**QUÉ DEBE HACER:** Presente todas las líneas de los registros siguientes en forma de lista numerada y omita las líneas en blanco.

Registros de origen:
▬▬▬

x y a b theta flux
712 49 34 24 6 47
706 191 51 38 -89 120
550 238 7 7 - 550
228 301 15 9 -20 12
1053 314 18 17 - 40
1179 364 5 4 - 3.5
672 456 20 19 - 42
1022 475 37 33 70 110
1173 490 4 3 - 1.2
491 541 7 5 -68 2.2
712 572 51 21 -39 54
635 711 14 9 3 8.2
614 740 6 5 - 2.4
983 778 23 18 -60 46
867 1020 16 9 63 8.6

▬▬▬

**RESULTADO:**
1. x y a b theta flux
2. 712 49 34 24 6 47
3. 706 191 51 38 -89 120
4. 550 238 7 7 - 550
5. 228 301 15 9 -20 12
6. 1053 314 18 17 - 40
7. 1179 364 5 4 - 3.5
8. 672 456 20 19 - 42
9. 1022 475 37 33 70 110
10. 1173 490 4 3 - 1.2
11. 491 541 7 5 -68 2.2
12. 712 572 51 21 -39 54
13. 635 711 14 9 3 8.2
14. 614 740 6 5 - 2.4
15. 983 778 23 18 -60 46
16. 867 1020 16 9 63 8.6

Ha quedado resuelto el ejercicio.